Tutto ciò mi appare ancora più chiaro durante questo secondo viaggio in Cecenia. Groznyj splende, più ordinata, ridente, pulita e islamica che mai.
Il maršrutka arriva, ormai esausto, alla stessa stazione polverosa di quattro anni prima, ma di polveroso è rimasta davvero solo lei. La città è un tripudio di caffè, bar e ristoranti all’ultima moda che servono sushi e hamburger, pizzerie pseudo italiane ricolme di famiglie cecene, sgargianti edifici in vetro e acciaio, ma anche imponenti e futuristiche moschee, negozi di hijab e tappetini da preghiera, centri di studi islamici finanziati con i soldi del Golfo: atmosfere surreali e anche un po’ kitsch degne, appunto, del peggiore emirato arabo. Gli altri grandi agglomerati urbani della repubblica, che stavolta ho modo di visitare con più calma, seguono il modello della capitale: a Gudermes, importante centro petrolifero, svettano anonimi grattaceli di un mondo nuovo e senza storia; ad Argun, fulcro spirituale del paese, sorge una gigantesca moschea che sembra uscita da Star Wars; mentre a Vedeno, un tempo roccaforte dei separatisti, le strade assettate e la gente discreta e cordiale ricordano il clima dormiente di un villaggio bavarese.
A prendermi a Groznyj, questa volta, è venuto Amir, un bravo collega, ormai quasi un amico, di origine ingusce ma residente a Groznyj dagli anni del conflitto. A bordo del suo SUV nuovo di zecca trascorro una tranquilla settimana di vacanza tra città modello, campagne idilliache e paesaggi montani da sogno, dove l’unico ricordo delle guerra sono gli occasionali posti di blocco gestiti da svogliate reclute dell’esercito russo.
A monito della pervadente presenza di un regime autoritario si vedono, invece, quasi ovunque, i minacciosi kadyrovtsy (i membri dell’esercito privato di Ramzan Kadyrov) in tenuta mimetica scura, con lunghe barbe al mento e mastodontici fucili tra le mani.
Amir li guarda con disprezzo e mormora parole di sdegno nei loro confronti: schiavi di un regime a sua volta schiavo di Mosca, ceceni traditori e corrotti che gridano allah-u-akhbar (Dio è grande) mentre giurano fedeltà al Cremlino, contraddizioni viventi che deambulano tronfi con i loro corpi muscolosi e volgari.

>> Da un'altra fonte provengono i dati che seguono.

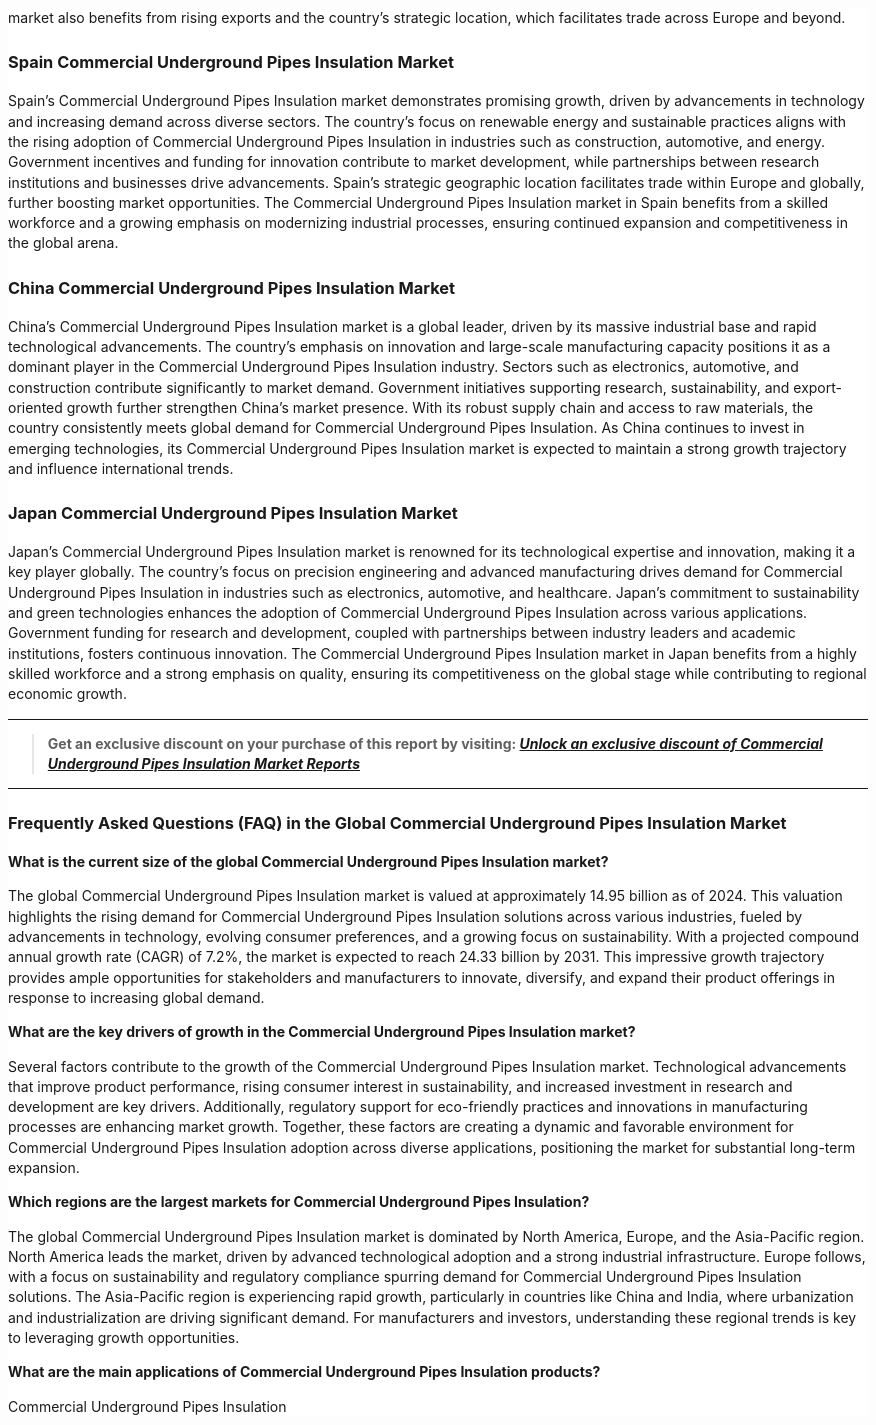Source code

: market also benefits from rising exports and the country&rsquo;s strategic location, which facilitates trade across Europe and beyond.</p><h3>Spain Commercial Underground Pipes Insulation Market</h3><p>Spain&rsquo;s Commercial Underground Pipes Insulation market demonstrates promising growth, driven by advancements in technology and increasing demand across diverse sectors. The country&rsquo;s focus on renewable energy and sustainable practices aligns with the rising adoption of Commercial Underground Pipes Insulation in industries such as construction, automotive, and energy. Government incentives and funding for innovation contribute to market development, while partnerships between research institutions and businesses drive advancements. Spain&rsquo;s strategic geographic location facilitates trade within Europe and globally, further boosting market opportunities. The Commercial Underground Pipes Insulation market in Spain benefits from a skilled workforce and a growing emphasis on modernizing industrial processes, ensuring continued expansion and competitiveness in the global arena.</p><h3>China Commercial Underground Pipes Insulation Market</h3><p>China&rsquo;s Commercial Underground Pipes Insulation market is a global leader, driven by its massive industrial base and rapid technological advancements. The country&rsquo;s emphasis on innovation and large-scale manufacturing capacity positions it as a dominant player in the Commercial Underground Pipes Insulation industry. Sectors such as electronics, automotive, and construction contribute significantly to market demand. Government initiatives supporting research, sustainability, and export-oriented growth further strengthen China&rsquo;s market presence. With its robust supply chain and access to raw materials, the country consistently meets global demand for Commercial Underground Pipes Insulation. As China continues to invest in emerging technologies, its Commercial Underground Pipes Insulation market is expected to maintain a strong growth trajectory and influence international trends.</p><h3>Japan Commercial Underground Pipes Insulation Market</h3><p>Japan&rsquo;s Commercial Underground Pipes Insulation market is renowned for its technological expertise and innovation, making it a key player globally. The country&rsquo;s focus on precision engineering and advanced manufacturing drives demand for Commercial Underground Pipes Insulation in industries such as electronics, automotive, and healthcare. Japan&rsquo;s commitment to sustainability and green technologies enhances the adoption of Commercial Underground Pipes Insulation across various applications. Government funding for research and development, coupled with partnerships between industry leaders and academic institutions, fosters continuous innovation. The Commercial Underground Pipes Insulation market in Japan benefits from a highly skilled workforce and a strong emphasis on quality, ensuring its competitiveness on the global stage while contributing to regional economic growth.</p><hr /><blockquote><p><strong>Get an exclusive discount on your purchase of this report by visiting: <em><a href="://marketresearchpulse.com/ask-for-discount/119833?utm_source=Github&amp;utm_medium=030">Unlock an exclusive discount of Commercial Underground Pipes Insulation Market Reports</a></em>&nbsp;</strong></p></blockquote><hr /><h3>Frequently Asked Questions (FAQ) in the Global Commercial Underground Pipes Insulation Market</h3><p><strong>What is the current size of the global Commercial Underground Pipes Insulation market?</strong></p><p>The global Commercial Underground Pipes Insulation market is valued at approximately 14.95 billion as of 2024. This valuation highlights the rising demand for Commercial Underground Pipes Insulation solutions across various industries, fueled by advancements in technology, evolving consumer preferences, and a growing focus on sustainability. With a projected compound annual growth rate (CAGR) of 7.2%, the market is expected to reach 24.33 billion by 2031. This impressive growth trajectory provides ample opportunities for stakeholders and manufacturers to innovate, diversify, and expand their product offerings in response to increasing global demand.</p><p><strong>What are the key drivers of growth in the Commercial Underground Pipes Insulation market?</strong></p><p>Several factors contribute to the growth of the Commercial Underground Pipes Insulation market. Technological advancements that improve product performance, rising consumer interest in sustainability, and increased investment in research and development are key drivers. Additionally, regulatory support for eco-friendly practices and innovations in manufacturing processes are enhancing market growth. Together, these factors are creating a dynamic and favorable environment for Commercial Underground Pipes Insulation adoption across diverse applications, positioning the market for substantial long-term expansion.</p><p><strong>Which regions are the largest markets for Commercial Underground Pipes Insulation?</strong></p><p>The global Commercial Underground Pipes Insulation market is dominated by North America, Europe, and the Asia-Pacific region. North America leads the market, driven by advanced technological adoption and a strong industrial infrastructure. Europe follows, with a focus on sustainability and regulatory compliance spurring demand for Commercial Underground Pipes Insulation solutions. The Asia-Pacific region is experiencing rapid growth, particularly in countries like China and India, where urbanization and industrialization are driving significant demand. For manufacturers and investors, understanding these regional trends is key to leveraging growth opportunities.</p><p><strong>What are the main applications of Commercial Underground Pipes Insulation products?</strong></p><p>Commercial Underground Pipes Insulation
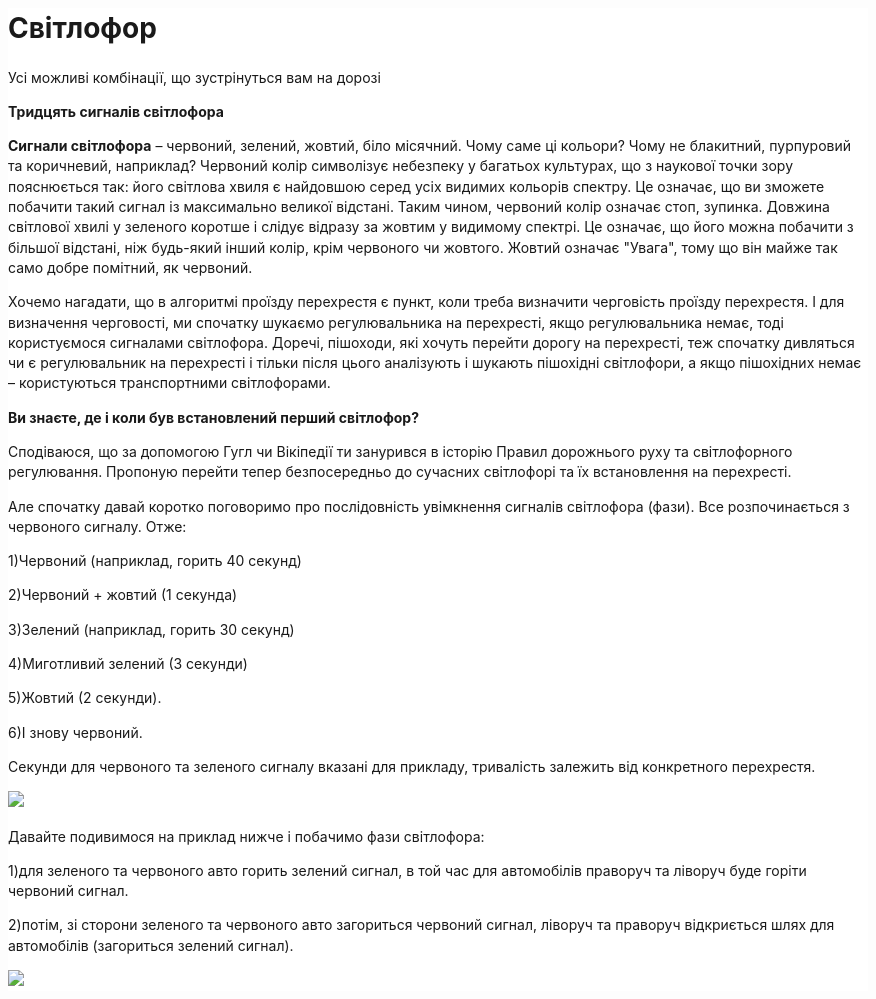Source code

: Світлофор
=========

Усі можливі комбінації, що зустрінуться вам на дорозі

**Тридцять сигналів світлофора**

**Сигнали світлофора** – червоний, зелений, жовтий, біло місячний. Чому саме ці кольори? Чому не блакитний, пурпуровий та коричневий, наприклад? Червоний колір символізує небезпеку у багатьох культурах, що з наукової точки зору пояснюється так: його світлова хвиля є найдовшою серед усіх видимих кольорів спектру. Це означає, що ви зможете побачити такий сигнал із максимально великої відстані. Таким чином, червоний колір означає стоп, зупинка. Довжина світлової хвилі у зеленого коротше і слідує відразу за жовтим у видимому спектрі. Це означає, що його можна побачити з більшої відстані, ніж будь-який інший колір, крім червоного чи жовтого. Жовтий означає "Увага", тому що він майже так само добре помітний, як червоний.

Хочемо нагадати, що в алгоритмі проїзду перехрестя є пункт, коли треба визначити черговість проїзду перехрестя. І для визначення черговості, ми спочатку шукаємо регулювальника на перехресті, якщо регулювальника немає, тоді користуємося сигналами світлофора. Доречі, пішоходи, які хочуть перейти дорогу на перехресті, теж спочатку дивляться чи є регулювальник на перехресті і тільки після цього аналізують і шукають пішохідні світлофори, а якщо пішохідних немає – користуються транспортними світлофорами.

**Ви знаєте, де і коли був встановлений перший світлофор?**

Сподіваюся, що за допомогою Гугл чи Вікіпедії ти занурився в історію Правил дорожнього руху та світлофорного регулювання. Пропоную перейти тепер безпосередньо до сучасних світлофорі та їх встановлення на перехресті.

Але спочатку давай коротко поговоримо про послідовність увімкнення сигналів світлофора (фази). Все розпочинається з червоного сигналу. Отже:

1)Червоний (наприклад, горить 40 секунд)

2)Червоний + жовтий (1 секунда)

3)Зелений (наприклад, горить 30 секунд)

4)Миготливий зелений (3 секунди)

5)Жовтий (2 секунди).

6)І знову червоний.

Секунди для червоного та зеленого сигналу вказані для прикладу, тривалість залежить від конкретного перехрестя.

![](https://web.testpdr.com/storage/markdown-images/JDG6wnhGoUTaCx9dOGNhxCSeO6Qpieuyjn3p7pHc.png)

Давайте подивимося на приклад нижче і побачимо фази світлофора:

1)для зеленого та червоного авто горить зелений сигнал, в той час для автомобілів праворуч та ліворуч буде горіти червоний сигнал.

2)потім, зі сторони зеленого та червоного авто загориться червоний сигнал, ліворуч та праворуч відкриється шлях для автомобілів (загориться зелений сигнал).

![](https://web.testpdr.com/storage/markdown-images/vvFkRL2dsmcXzSwRKyKV9YbOIREK43WG65sZ38M2.png)
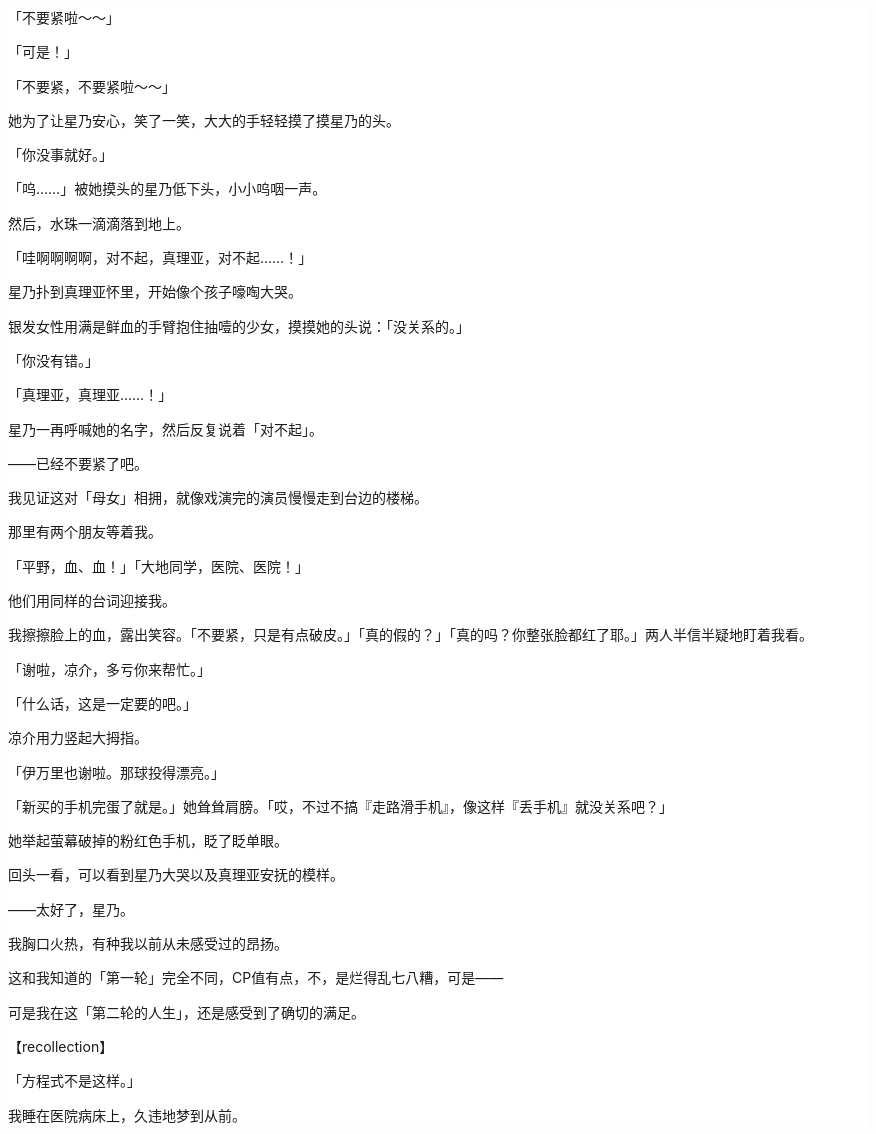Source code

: 「不要紧啦～～」

「可是！」

「不要紧，不要紧啦～～」

她为了让星乃安心，笑了一笑，大大的手轻轻摸了摸星乃的头。

「你没事就好。」

「呜……」被她摸头的星乃低下头，小小呜咽一声。

然后，水珠一滴滴落到地上。

「哇啊啊啊啊，对不起，真理亚，对不起……！」

星乃扑到真理亚怀里，开始像个孩子嚎啕大哭。

银发女性用满是鲜血的手臂抱住抽噎的少女，摸摸她的头说：「没关系的。」

「你没有错。」

「真理亚，真理亚……！」

星乃一再呼喊她的名字，然后反复说着「对不起」。

——已经不要紧了吧。

我见证这对「母女」相拥，就像戏演完的演员慢慢走到台边的楼梯。

那里有两个朋友等着我。

「平野，血、血！」「大地同学，医院、医院！」

他们用同样的台词迎接我。

我擦擦脸上的血，露出笑容。「不要紧，只是有点破皮。」「真的假的？」「真的吗？你整张脸都红了耶。」两人半信半疑地盯着我看。

「谢啦，凉介，多亏你来帮忙。」

「什么话，这是一定要的吧。」

凉介用力竖起大拇指。

「伊万里也谢啦。那球投得漂亮。」

「新买的手机完蛋了就是。」她耸耸肩膀。「哎，不过不搞『走路滑手机』，像这样『丢手机』就没关系吧？」

她举起萤幕破掉的粉红色手机，眨了眨单眼。

回头一看，可以看到星乃大哭以及真理亚安抚的模样。

——太好了，星乃。

我胸口火热，有种我以前从未感受过的昂扬。

这和我知道的「第一轮」完全不同，CP值有点，不，是烂得乱七八糟，可是——

可是我在这「第二轮的人生」，还是感受到了确切的满足。

【recollection】

「方程式不是这样。」

我睡在医院病床上，久违地梦到从前。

Amir, che negli anni novanta lavorava come autista e interprete per la Croce Rossa Internazionale, le guerre di Cecenia le ha viste tutte, così come ha visto questo paese cambiare, da tranquilla e pacifica provincia di un’Unione Sovietica apparentemente armonica e multietnica, a inferno di fumo, stupri, proiettili e massacri, e infine, adesso, a gigantesca scenografia di delicati equilibri sociali e politici, un immenso villaggio Potëmkin di tensioni nascoste sotto pesanti mani di tinta e sorrisi incisi col pugnale su volti stanchi ed arresi.
Tuttavia, anche Amir sa che non esistono, al momento, alternative migliori per la Cecenia. La gigantesca ipocrisia da macchina propagandistica di regime, l’umiliazione quotidiana, la sottomissione al nemico di un tempo sono sempre e comunque preferibili al sogno aggressivo e irrealizzabile di un’indipendenza totale e, soprattutto, alla follia del jihadismo tribale che lo seguì.
Mentre ammiriamo la sublime vastità del Caucaso seduti sulle rovine di Khoy, antica necropoli al confine col Daghestan, Amir sospira e ripete ancora una volta che in fondo una pace falsa e bugiarda è sempre meglio di una guerra vera e sincera. Almeno per ora.